A cheaper alternative exists: to set up a local ftp server (e.g. FileZilla), configure speeds and use Novell's NetDrive to access it.
You'll wanna setup a test lab for this. What type of application are you building anyway? Are you really expecting the application be fed corrupt data?
A test technique I know the Microsoft Exchange Server people tried was sending noise to the server. Basically feeding every possible input with seemingly random data. They managed to crash the server quite often this way.
But still, if you can't trust input that hasn't been signed then general rules apply. Track every operation which could potentially be untrusted (result of corrupt data) and you should be able to handle most problems gracefully.
Just test your application behavior on random input, that should catch most problems but you'll never be able to fully protect your self from corrupt data. That's just not possible, as the data could be part of some internal buffer being handed off within the application itself.
Be mindful of when and how you decode data. That is all.
The first thing you'll need to do is define what "correct" means under these circumstances. You can only test against a definition of what behaviour is intended.

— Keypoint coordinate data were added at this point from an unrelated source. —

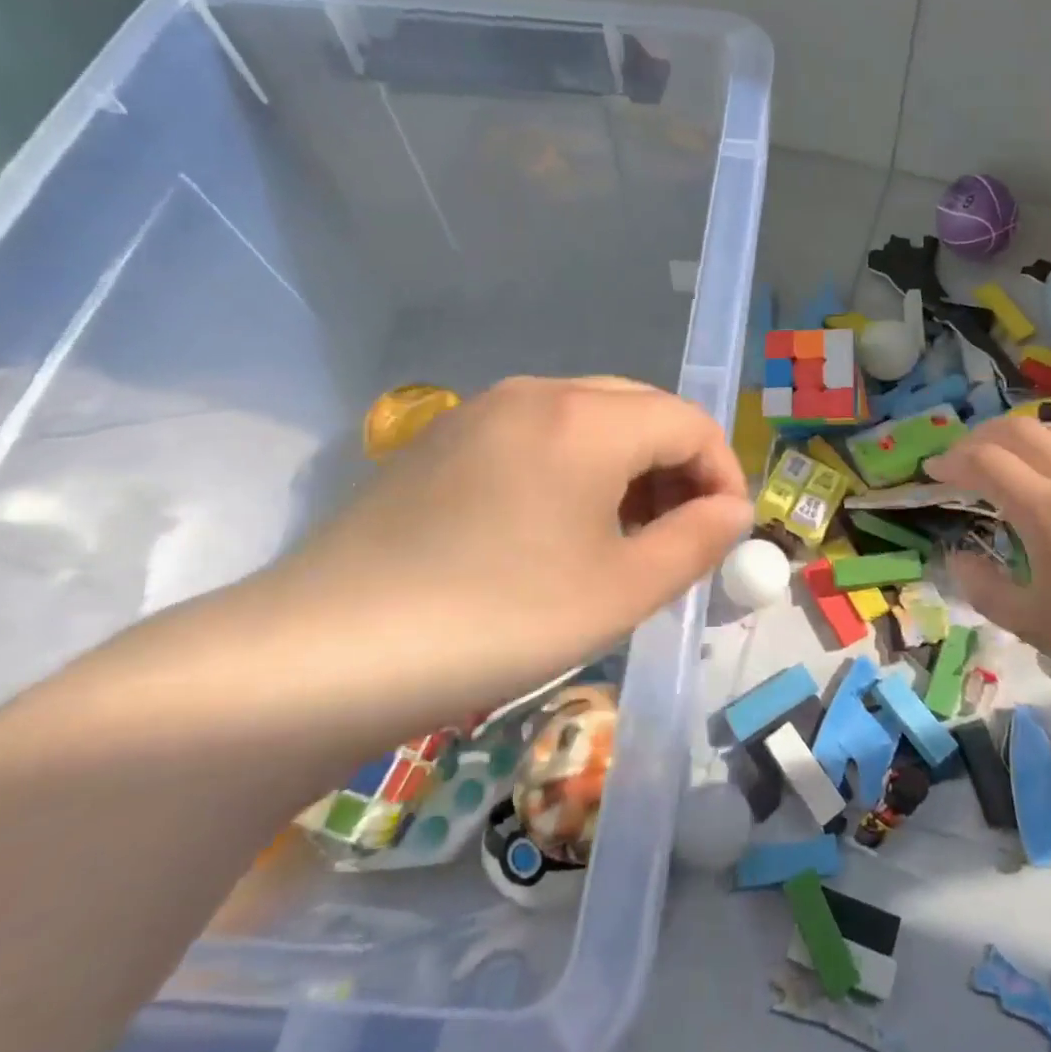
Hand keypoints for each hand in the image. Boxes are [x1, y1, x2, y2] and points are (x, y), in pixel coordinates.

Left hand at [243, 377, 751, 746]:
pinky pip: (538, 437)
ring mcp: (481, 413)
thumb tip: (732, 509)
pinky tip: (558, 533)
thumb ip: (696, 540)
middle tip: (681, 537)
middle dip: (678, 468)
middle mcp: (536, 394)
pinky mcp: (442, 444)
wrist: (318, 657)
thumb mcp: (622, 590)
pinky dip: (576, 471)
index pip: (689, 422)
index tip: (726, 533)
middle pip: (640, 410)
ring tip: (626, 540)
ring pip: (589, 421)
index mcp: (586, 419)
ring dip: (628, 469)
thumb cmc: (496, 621)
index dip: (724, 473)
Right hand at [928, 416, 1050, 695]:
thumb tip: (957, 558)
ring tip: (1005, 455)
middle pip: (1021, 431)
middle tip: (961, 459)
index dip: (953, 461)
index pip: (987, 462)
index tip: (932, 472)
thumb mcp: (1031, 623)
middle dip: (981, 437)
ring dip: (1022, 433)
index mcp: (1045, 509)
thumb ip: (984, 588)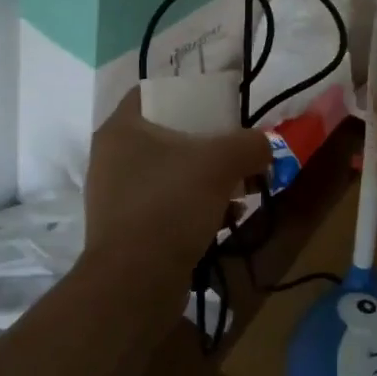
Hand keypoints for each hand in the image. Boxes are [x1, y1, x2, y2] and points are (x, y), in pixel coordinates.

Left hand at [83, 90, 271, 279]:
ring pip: (169, 173)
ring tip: (239, 189)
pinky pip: (166, 206)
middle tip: (235, 150)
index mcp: (121, 128)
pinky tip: (224, 220)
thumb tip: (265, 146)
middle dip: (205, 143)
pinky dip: (194, 208)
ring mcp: (114, 197)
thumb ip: (250, 144)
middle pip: (166, 134)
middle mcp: (111, 158)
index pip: (151, 91)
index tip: (216, 103)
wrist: (135, 284)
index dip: (185, 92)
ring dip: (204, 179)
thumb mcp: (222, 162)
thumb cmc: (171, 204)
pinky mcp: (125, 231)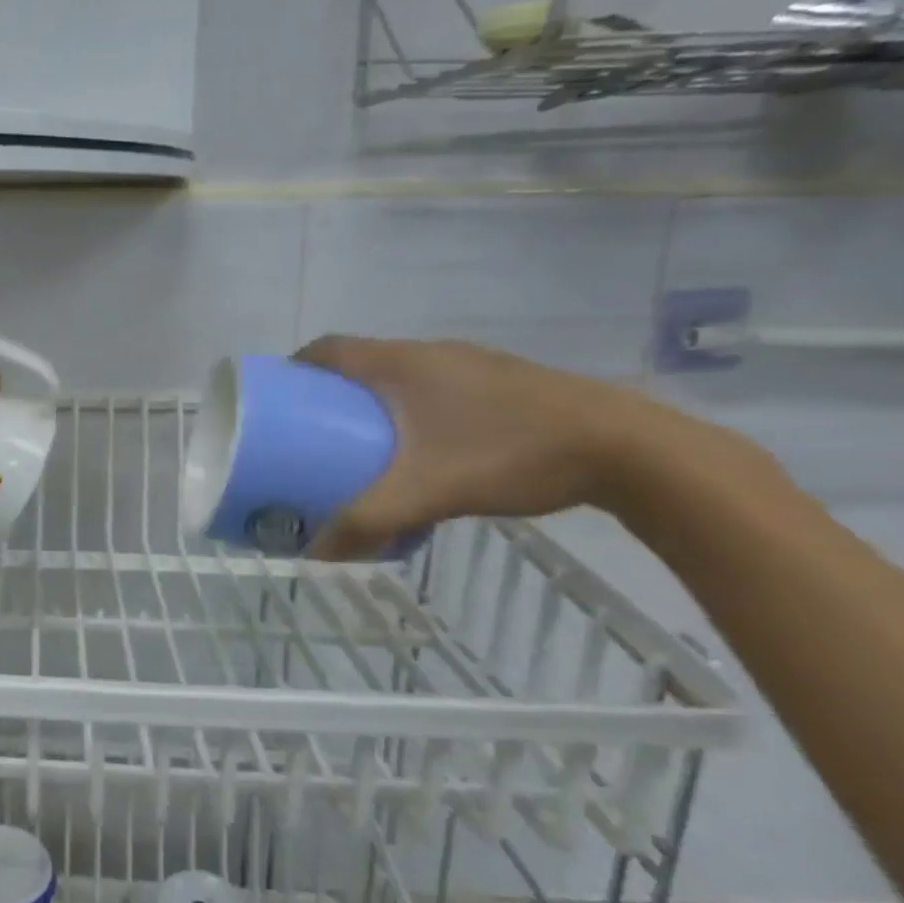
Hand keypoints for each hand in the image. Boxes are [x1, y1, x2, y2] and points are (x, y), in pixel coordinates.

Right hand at [294, 336, 658, 559]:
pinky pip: (436, 387)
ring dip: (374, 401)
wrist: (627, 448)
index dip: (293, 369)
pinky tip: (427, 450)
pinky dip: (413, 409)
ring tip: (362, 443)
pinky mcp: (504, 382)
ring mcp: (471, 364)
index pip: (327, 349)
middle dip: (330, 392)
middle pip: (361, 361)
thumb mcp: (425, 493)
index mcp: (399, 363)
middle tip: (311, 431)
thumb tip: (314, 553)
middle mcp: (430, 353)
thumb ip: (366, 522)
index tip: (276, 399)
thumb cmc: (507, 454)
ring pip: (401, 375)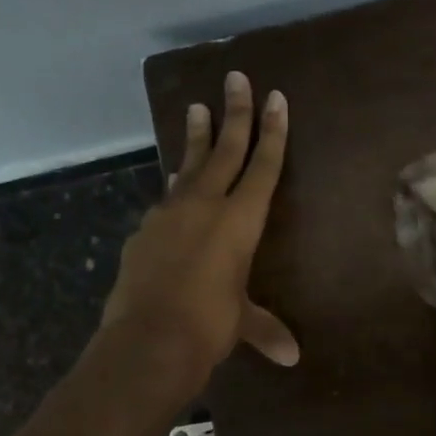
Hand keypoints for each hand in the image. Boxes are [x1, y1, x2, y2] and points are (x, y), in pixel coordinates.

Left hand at [100, 71, 298, 382]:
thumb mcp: (241, 323)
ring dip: (197, 137)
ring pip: (189, 165)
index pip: (263, 166)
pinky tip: (174, 182)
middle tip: (236, 78)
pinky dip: (175, 185)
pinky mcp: (144, 230)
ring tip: (197, 108)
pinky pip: (167, 197)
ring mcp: (169, 214)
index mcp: (240, 221)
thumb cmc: (208, 326)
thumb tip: (291, 357)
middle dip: (235, 113)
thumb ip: (265, 329)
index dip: (272, 132)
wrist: (146, 340)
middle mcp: (205, 206)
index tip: (275, 97)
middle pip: (226, 150)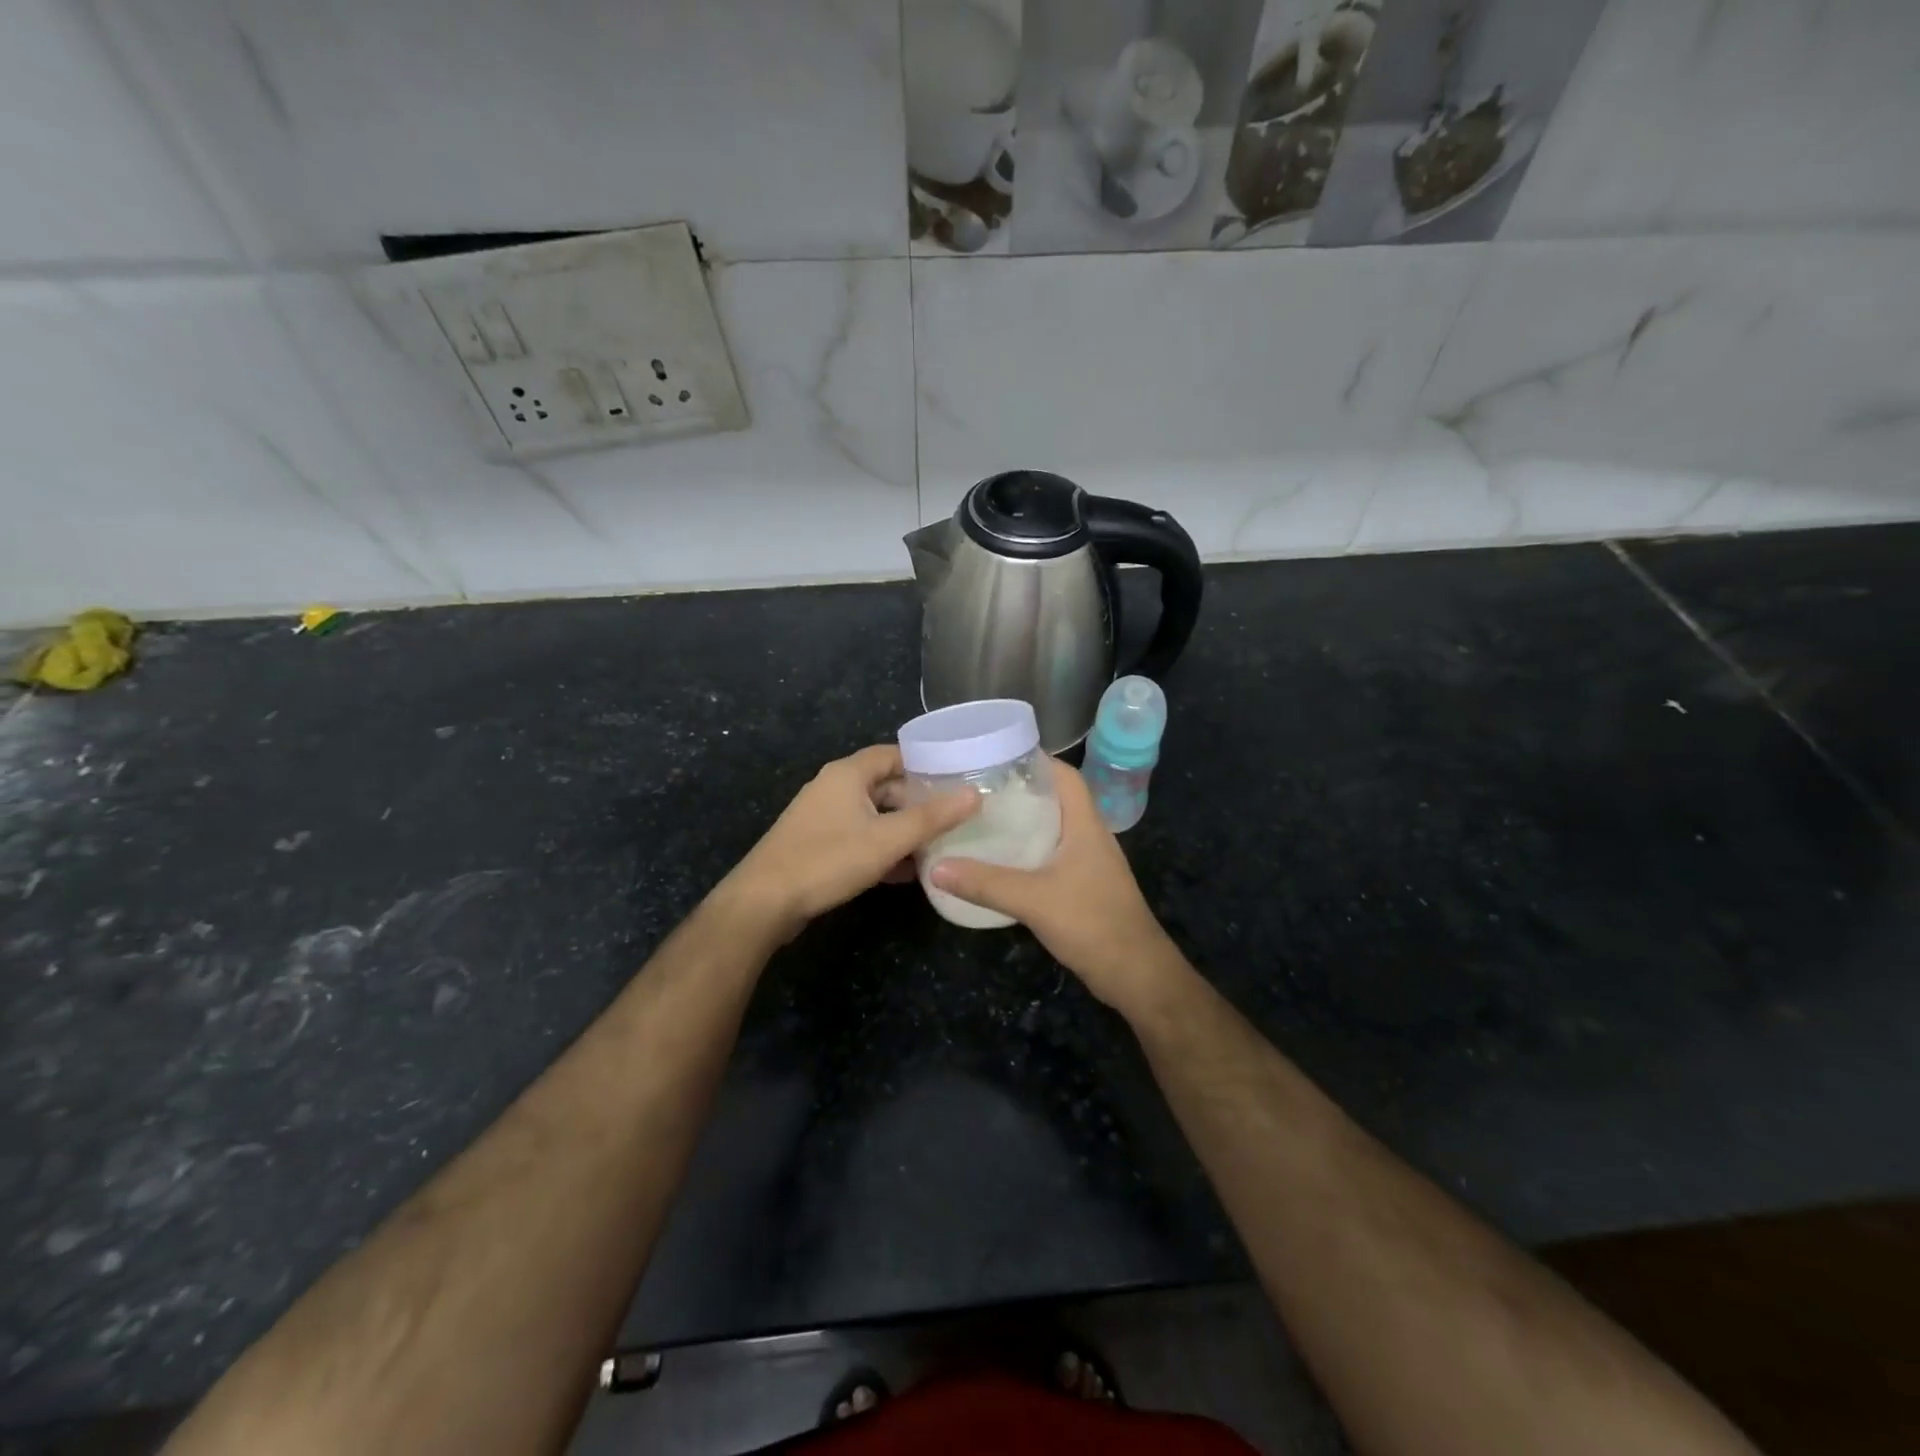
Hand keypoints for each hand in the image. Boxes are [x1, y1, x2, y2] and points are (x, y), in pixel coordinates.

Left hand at [723, 744, 978, 938]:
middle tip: (954, 817)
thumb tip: (974, 795)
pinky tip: (906, 871)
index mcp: (848, 774)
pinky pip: (859, 837)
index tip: (957, 779)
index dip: (925, 764)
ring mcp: (823, 817)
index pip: (894, 754)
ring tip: (938, 845)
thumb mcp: (887, 839)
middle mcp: (834, 788)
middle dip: (918, 801)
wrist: (764, 902)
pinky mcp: (817, 844)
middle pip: (885, 785)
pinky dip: (883, 847)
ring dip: (902, 828)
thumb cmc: (827, 860)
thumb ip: (932, 818)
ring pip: (874, 815)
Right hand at [930, 763, 1183, 1012]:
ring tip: (983, 818)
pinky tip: (1001, 860)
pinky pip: (1052, 855)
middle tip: (978, 787)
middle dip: (1020, 789)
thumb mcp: (1033, 900)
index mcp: (1086, 825)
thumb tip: (936, 867)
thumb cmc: (1092, 923)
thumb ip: (984, 883)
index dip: (1037, 760)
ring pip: (1053, 829)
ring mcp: (1089, 863)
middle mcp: (1090, 836)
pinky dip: (1028, 850)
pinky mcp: (1084, 886)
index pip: (1065, 776)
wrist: (1135, 974)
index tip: (997, 756)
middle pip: (1056, 799)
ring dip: (1023, 821)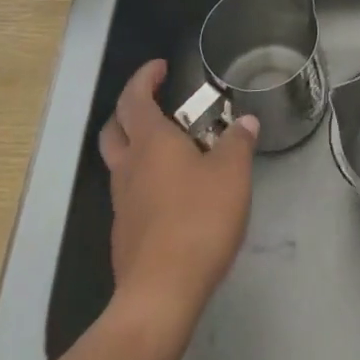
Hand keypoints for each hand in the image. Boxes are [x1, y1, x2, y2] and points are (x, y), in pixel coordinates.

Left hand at [97, 60, 258, 333]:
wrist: (161, 292)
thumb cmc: (198, 219)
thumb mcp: (232, 174)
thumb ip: (238, 142)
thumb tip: (245, 121)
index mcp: (151, 143)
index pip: (135, 98)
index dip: (144, 77)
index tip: (160, 67)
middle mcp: (129, 166)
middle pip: (114, 128)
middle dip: (130, 109)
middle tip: (154, 102)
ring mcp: (122, 202)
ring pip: (118, 161)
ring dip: (135, 145)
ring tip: (170, 147)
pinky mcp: (125, 232)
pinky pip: (129, 192)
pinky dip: (144, 179)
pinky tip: (172, 192)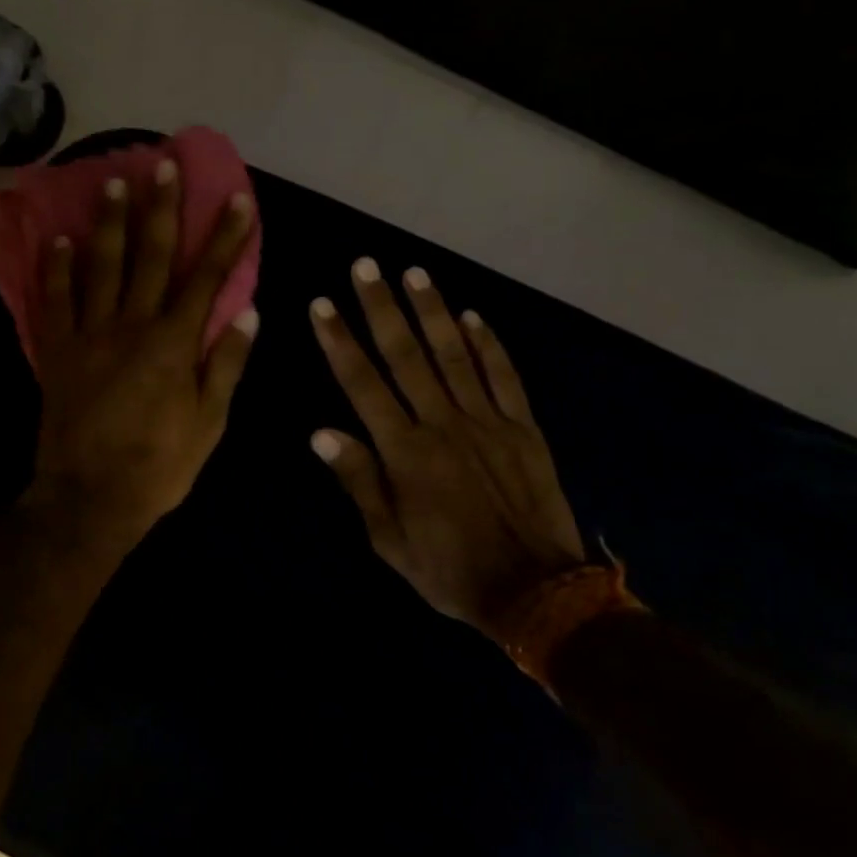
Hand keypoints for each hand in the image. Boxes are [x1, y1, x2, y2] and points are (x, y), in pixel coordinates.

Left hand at [29, 159, 259, 548]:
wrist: (90, 499)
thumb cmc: (159, 466)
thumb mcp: (209, 424)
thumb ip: (226, 365)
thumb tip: (248, 312)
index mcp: (173, 344)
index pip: (207, 278)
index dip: (225, 237)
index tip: (237, 200)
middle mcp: (131, 326)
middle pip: (151, 257)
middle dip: (162, 209)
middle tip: (164, 164)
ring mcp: (89, 335)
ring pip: (101, 266)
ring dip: (109, 222)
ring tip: (114, 181)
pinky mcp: (57, 351)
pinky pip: (55, 300)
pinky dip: (57, 268)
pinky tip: (60, 238)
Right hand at [310, 259, 584, 638]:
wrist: (534, 590)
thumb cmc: (449, 569)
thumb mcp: (389, 539)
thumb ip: (358, 481)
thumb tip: (321, 432)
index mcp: (404, 452)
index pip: (363, 385)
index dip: (340, 342)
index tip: (323, 306)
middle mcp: (443, 424)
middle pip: (406, 355)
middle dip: (381, 308)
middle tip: (366, 266)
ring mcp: (488, 421)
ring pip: (455, 355)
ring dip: (433, 311)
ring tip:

The tactics of testing will depend on technology. In the context of automated unit testing, I have found it very useful, in OO languages such as Java, to use various flavors of "mocking" or "stubbing" to pass e.g. misbehaving InputStreams to parts of my code that used file I/O.
Consider holodeck for some of the fault injection, if you have access to spare hardware you can simulate network impairment using Netem or a commercial product based on it the Mini-Maxwell, which is much more expensive than free but possibly easier to use.